The pleasant days at Brussels soon slipped by, and then we were off to Antwerp—only an hour's ride. I will tell you nothing about the former wealth and commercial activity of the city—that in the sixteenth century it was the wealthiest city in Europe, &c., &c. For all these interesting particulars, see Murray's Handbook of Northern Germany. As soon as we had secured rooms at the hotel, dropped our satchels and umbrellas, we followed the chimes to the cathedral. The houses of the people have crept close to it, until many of them, old and gray, have fairly grown to it, like barnacles to a ship; or it seemed as though they had built their nests, like the rooks, under the moss-grown eaves. The interior of the cathedral was singularly grand and open. As we threw our shawls about us—a precaution never omitted—an old man shuffled out from a dark corner to show the church, take our francs, and pull aside the curtains from before the principal pictures, if so dignified a name as curtain can be applied to the dusty, brown cambric that obstructed our vision. Rubens's finest pictures are here, and indeed the city abounds in all that is best of Flemish art,—most justly, since it was the birthplace of its master. Rubens in the flesh we had seen at the Louvre; the spiritual manifestation was reserved for Antwerp; and to recall the city is to recall a series of visions of which one may not speak lightly.

Across, from the cathedral, upon a wide wooden bench in the market-place we sat a moment to consider our ways—the signal for the immediate swooping down upon us of guides and carriages, and the result of which was, our departure in a couple of dingy open vehicles to finish the city. We crawled about the town like a diminutive funeral procession, dismounting at the Church of St. Jacques to see the pictures, with which it is filled. In one of the chapels was a young American artist, copying Rubens's picture of "A Holy Family"—the one in which his two wives and others of his family enact the part of Mary, Martha, St. Jerome, &c. Behind the high altar is the tomb of Rubens, with an inscription of sufficient length to extinguish an ordinary man. There was a museum, too, in the city, rich in the works of Rubens and Vandyck, and the fine park in the new part of the town, as well as the massive docks built by the first Napoleon, were yet to be seen.
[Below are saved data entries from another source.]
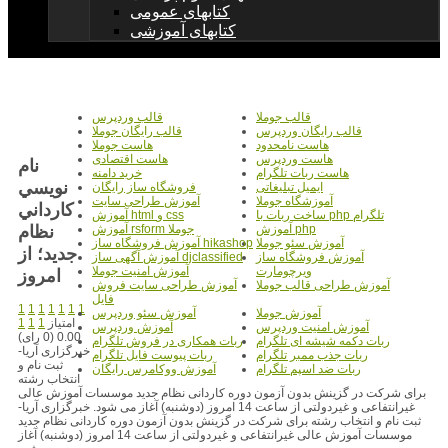
کتابهای عمومی
کتابهای آموزشی
قالب جوملا
قالب وردپرس
قالب رایگان وردپرس
قالب رایگان جوملا
هاست نامحدود
هاست جوملا
هاست وردپرس
هاست اقتصادی
نام
هاست ربات تلگرام
خرید دامنه
نويسي
ایمیل تبلیغاتی
فروشگاه ساز رایگان
آموزشگاه جوملا
آموزش طراحی سایت
کارداني
ساخت ربات با php تلگرام
آموزش html و css
نظام
آموزش php
آموزش rsform جوملا
آموزش سئو جوملا
آموزش فروشگاه ساز hikashop
جديد؛ از
آموزش فروشگاه ساز
آموزش آگهی ساز djclassified
ویرچومارت
آموزش امنیت جوملا
امروز
آموزش طراحی قالب جوملا
آموزش طراحی سایت فروش
فایل
1
1
1
1
1
1
1
آموزش جوملا
آموزش سئو وردپرس
امتیاز
1
1
1
آموزش امنیت وردپرس
آموزش وردپرس
0.00 (0 رای)
ربات دکمه شیشه ای تلگرام
ربات همکاری در فروش تلگرام
خبرگزاری آریا-
ربات جذب ممبر تلگرام
ربات پیوست فایل تلگرام
ثبت نام و
ربات ضد اسپم تلگرام
آموزش ووکامرس رایگان
انتخاب رشته
برای شرکت در گزینش بدون آزمون دوره کاردانی نظام جدید موسسات آموزش عالی
غیرانتفاعی و غیردولتی از ساعت 14 امروز (دوشنبه) آغاز می شود. خبرگزاری آریا-
ثبت نام و انتخاب رشته برای شرکت در گزینش بدون آزمون دوره کاردانی نظام جدید
موسسات آموزش عالی غیرانتفاعی و غیردولتی از ساعت 14 امروز (دوشنبه) آغاز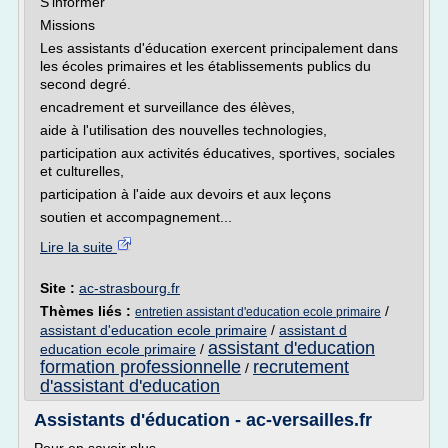
S'informer
Missions
Les assistants d'éducation exercent principalement dans
les écoles primaires et les établissements publics du
second degré.
encadrement et surveillance des élèves,
aide à l'utilisation des nouvelles technologies,
participation aux activités éducatives, sportives, sociales
et culturelles,
participation à l'aide aux devoirs et aux leçons
soutien et accompagnement...
Lire la suite
Site :
ac-strasbourg.fr
Thèmes liés :
/
entretien assistant d'education ecole primaire
assistant d'education ecole primaire
/
assistant d
assistant d'education
education ecole primaire
/
formation professionnelle
recrutement
/
d'assistant d'education
Assistants d'éducation - ac-versailles.fr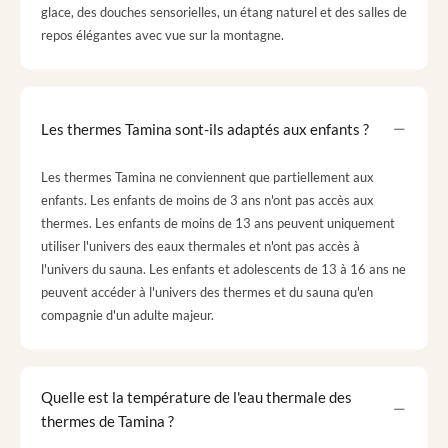
glace, des douches sensorielles, un étang naturel et des salles de
repos élégantes avec vue sur la montagne.
Les thermes Tamina sont-ils adaptés aux enfants ?
Les thermes Tamina ne conviennent que partiellement aux
enfants. Les enfants de moins de 3 ans n'ont pas accès aux
thermes. Les enfants de moins de 13 ans peuvent uniquement
utiliser l'univers des eaux thermales et n'ont pas accès à
l'univers du sauna. Les enfants et adolescents de 13 à 16 ans ne
peuvent accéder à l'univers des thermes et du sauna qu'en
compagnie d'un adulte majeur.
Quelle est la température de l'eau thermale des
thermes de Tamina ?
The older members of the party were in the first carriage, and received any amount of valuable information, which was transmitted to us who followed in a succession of shouts sounding as much like "fire!" as anything else, with all manner of beckoning, and pointing, and wild throwing up of arms, that undoubtedly gave vent to their feelings, but brought only confusion and distraction to our minds. Not to be outdone, our driver began a series of utterly unintelligible explanations, the only part of which we understood in the least was, when pointing to the docks, he ejaculated, "Napoleon!" At that we nodded our heads frantically, which only encouraged him to go on. Pausing before a low, black house, exactly like all the others, he pointed to it with his whip. It said "Hydraulics" upon a rickety sign over the door. There were old casks, and anchors, and ropes, and rotting wood all around, for it was down upon the wharves. We tried to look enlightened, gratified even, and succeeded so well that he entered upon an elaborate dissertation in an unknown tongue. What do you suppose it was all about? Can it be that he was explaining the principles of hydraulics?